▸ Exercice court
Citez sans rien modifier le passage de la critique du film Le consentement qui s'ouvre sur les mots « Cinéma – Car » et s'achève sur « dans ses livres. ».

▸ Extrait à lire
——————

Cinéma – Car parmi tous les souvenirs, ceux de l’enfance sont les pires
Après Gueule d’ange, Vanessa Filho adapte le livre de Vanessa Springora Le consentement. L’ouvrage paru en 2020 décrit la longue relation d’abus qu’elle a vécu, dès ses 14 ans, avec l’écrivain Gabriel Matzneff, de quarante ans son aîné.

Abus publique
Alors qu’elle s’apprête à souffler ses quatorze bougies, Vanessa rencontre un ami de sa mère : Gabriel Matzneff. Le célèbre écrivain acclamé par les milieux intellectuels des années 80 met le grapin sur elle et l’entraîne dans une sombre relation abusive, à la vue de toutes et tous mais que personne n’ose contester. L’adolescente mettra ainsi quatre ans à prendre conscience de l’invalidité de son consentement d’enfant, et bien plus de temps à se remettre de l’abus qu’elle a vécu publiquement puisque l’écrivain racontait leur relation dans ses livres.
Le miroir comme point de situation
Parce que le cinéma a la capacité de montrer la subjectivité d’une vision et d’un souvenir, on aurait pu souhaiter du film de Filho qu’il se fasse porte-parole du traumatisme tel qu’il est vécu, notamment parce qu’il adapte un récit à la première personne. On aurait pu rêver ainsi à une prise de liberté formelle, que la réalisatrice s’autorise presque uniquement en fin de film, au moment où sa protagoniste prend conscience du traumatisme qu’elle a vécu. Le montage se saccade alors, et le point de vue sur la situation prend de l’ampleur, quelque chose se passe enfin. La période de crise que traverse la protagoniste est très bien mise en scène, notamment dans une chambre louée par l’abuseur mais qu’elle revisite seule. Perdue dans cet espace que leur lien a investi, elle erre et revoit ce qui semble lui apparaitre enfin comme un abus de pouvoir. Perdue dans la dissociation qu’impose souvent un abus, elle se voit dans un miroir et se retrouve, de la même manière qu’elle le fera un peu plus tard avec son amie d’école qu’elle avait délaissée. Car au-delà de son lien à sa propre personne, Vanessa perd son lien aux autres au fur et à mesure de son histoire avec Gabriel.

——————

▸ Données fournies
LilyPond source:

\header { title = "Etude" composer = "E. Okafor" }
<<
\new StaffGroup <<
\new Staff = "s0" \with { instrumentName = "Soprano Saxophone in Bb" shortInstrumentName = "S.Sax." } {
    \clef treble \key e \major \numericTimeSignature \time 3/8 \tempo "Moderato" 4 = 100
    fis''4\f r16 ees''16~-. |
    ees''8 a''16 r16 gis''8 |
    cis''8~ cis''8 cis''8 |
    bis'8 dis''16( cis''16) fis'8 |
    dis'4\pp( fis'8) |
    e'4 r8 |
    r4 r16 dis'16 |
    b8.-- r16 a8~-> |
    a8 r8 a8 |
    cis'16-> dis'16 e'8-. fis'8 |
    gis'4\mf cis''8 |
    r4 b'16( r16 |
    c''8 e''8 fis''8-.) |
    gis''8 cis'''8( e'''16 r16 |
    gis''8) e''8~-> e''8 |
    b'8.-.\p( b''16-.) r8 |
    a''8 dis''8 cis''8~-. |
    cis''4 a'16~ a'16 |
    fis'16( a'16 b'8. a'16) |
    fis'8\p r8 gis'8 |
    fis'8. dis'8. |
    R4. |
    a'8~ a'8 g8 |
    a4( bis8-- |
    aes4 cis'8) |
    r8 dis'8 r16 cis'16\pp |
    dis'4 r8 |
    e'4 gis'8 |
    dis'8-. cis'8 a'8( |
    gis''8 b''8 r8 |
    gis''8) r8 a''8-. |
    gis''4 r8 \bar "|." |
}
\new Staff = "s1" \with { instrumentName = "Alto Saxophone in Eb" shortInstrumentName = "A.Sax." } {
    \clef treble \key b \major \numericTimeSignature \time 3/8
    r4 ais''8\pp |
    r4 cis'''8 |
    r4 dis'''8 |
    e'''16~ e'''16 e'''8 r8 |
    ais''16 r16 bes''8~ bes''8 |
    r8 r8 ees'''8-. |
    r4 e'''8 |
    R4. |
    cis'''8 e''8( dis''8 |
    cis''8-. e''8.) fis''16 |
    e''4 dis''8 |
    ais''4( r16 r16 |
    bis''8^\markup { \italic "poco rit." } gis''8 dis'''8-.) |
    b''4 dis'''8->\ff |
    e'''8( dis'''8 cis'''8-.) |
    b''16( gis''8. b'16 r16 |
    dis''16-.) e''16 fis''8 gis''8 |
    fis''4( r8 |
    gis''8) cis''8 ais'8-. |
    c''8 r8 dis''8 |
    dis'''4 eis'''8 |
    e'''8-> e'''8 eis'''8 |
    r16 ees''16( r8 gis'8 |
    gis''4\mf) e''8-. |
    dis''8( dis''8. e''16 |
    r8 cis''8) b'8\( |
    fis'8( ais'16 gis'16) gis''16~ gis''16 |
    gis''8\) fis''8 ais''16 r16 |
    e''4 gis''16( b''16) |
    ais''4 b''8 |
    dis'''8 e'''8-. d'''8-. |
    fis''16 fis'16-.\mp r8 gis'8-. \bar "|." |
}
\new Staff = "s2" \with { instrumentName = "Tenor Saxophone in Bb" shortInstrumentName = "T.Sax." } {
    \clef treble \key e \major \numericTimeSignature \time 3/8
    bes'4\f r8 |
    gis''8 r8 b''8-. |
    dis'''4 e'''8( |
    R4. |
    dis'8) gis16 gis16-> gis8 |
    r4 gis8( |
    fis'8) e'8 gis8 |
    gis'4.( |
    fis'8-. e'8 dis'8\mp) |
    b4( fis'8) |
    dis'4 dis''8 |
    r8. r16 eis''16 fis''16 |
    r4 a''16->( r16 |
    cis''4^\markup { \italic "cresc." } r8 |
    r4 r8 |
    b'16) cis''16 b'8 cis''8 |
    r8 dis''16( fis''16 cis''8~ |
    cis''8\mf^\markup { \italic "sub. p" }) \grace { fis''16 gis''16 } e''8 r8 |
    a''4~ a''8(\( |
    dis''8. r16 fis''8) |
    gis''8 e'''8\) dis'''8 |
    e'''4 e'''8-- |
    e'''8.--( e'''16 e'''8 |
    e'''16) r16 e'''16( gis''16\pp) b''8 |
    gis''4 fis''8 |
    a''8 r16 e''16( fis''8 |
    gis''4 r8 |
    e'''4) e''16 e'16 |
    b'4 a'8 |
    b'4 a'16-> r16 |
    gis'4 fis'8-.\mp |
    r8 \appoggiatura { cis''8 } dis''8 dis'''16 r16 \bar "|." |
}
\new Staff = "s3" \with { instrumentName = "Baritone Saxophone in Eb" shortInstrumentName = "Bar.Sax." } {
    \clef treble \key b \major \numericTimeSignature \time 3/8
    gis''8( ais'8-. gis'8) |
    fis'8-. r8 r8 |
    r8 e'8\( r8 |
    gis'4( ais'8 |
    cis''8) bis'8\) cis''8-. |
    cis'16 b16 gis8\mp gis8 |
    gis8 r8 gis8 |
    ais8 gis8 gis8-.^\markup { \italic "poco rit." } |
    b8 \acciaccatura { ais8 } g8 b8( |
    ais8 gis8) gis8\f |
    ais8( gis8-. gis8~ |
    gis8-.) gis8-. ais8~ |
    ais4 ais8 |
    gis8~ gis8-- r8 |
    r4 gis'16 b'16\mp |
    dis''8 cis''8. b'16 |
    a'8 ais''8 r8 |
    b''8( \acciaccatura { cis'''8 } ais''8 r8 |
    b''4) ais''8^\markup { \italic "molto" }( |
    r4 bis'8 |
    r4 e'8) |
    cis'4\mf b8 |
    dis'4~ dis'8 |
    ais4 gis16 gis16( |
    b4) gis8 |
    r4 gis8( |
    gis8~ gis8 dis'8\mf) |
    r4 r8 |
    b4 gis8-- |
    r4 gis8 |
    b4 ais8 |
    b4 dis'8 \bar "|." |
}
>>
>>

——————

▸ Exercice terminé
Cinéma – Car parmi tous les souvenirs, ceux de l’enfance sont les pires
Après Gueule d’ange, Vanessa Filho adapte le livre de Vanessa Springora Le consentement. L’ouvrage paru en 2020 décrit la longue relation d’abus qu’elle a vécu, dès ses 14 ans, avec l’écrivain Gabriel Matzneff, de quarante ans son aîné.

Abus publique
Alors qu’elle s’apprête à souffler ses quatorze bougies, Vanessa rencontre un ami de sa mère : Gabriel Matzneff. Le célèbre écrivain acclamé par les milieux intellectuels des années 80 met le grapin sur elle et l’entraîne dans une sombre relation abusive, à la vue de toutes et tous mais que personne n’ose contester. L’adolescente mettra ainsi quatre ans à prendre conscience de l’invalidité de son consentement d’enfant, et bien plus de temps à se remettre de l’abus qu’elle a vécu publiquement puisque l’écrivain racontait leur relation dans ses livres.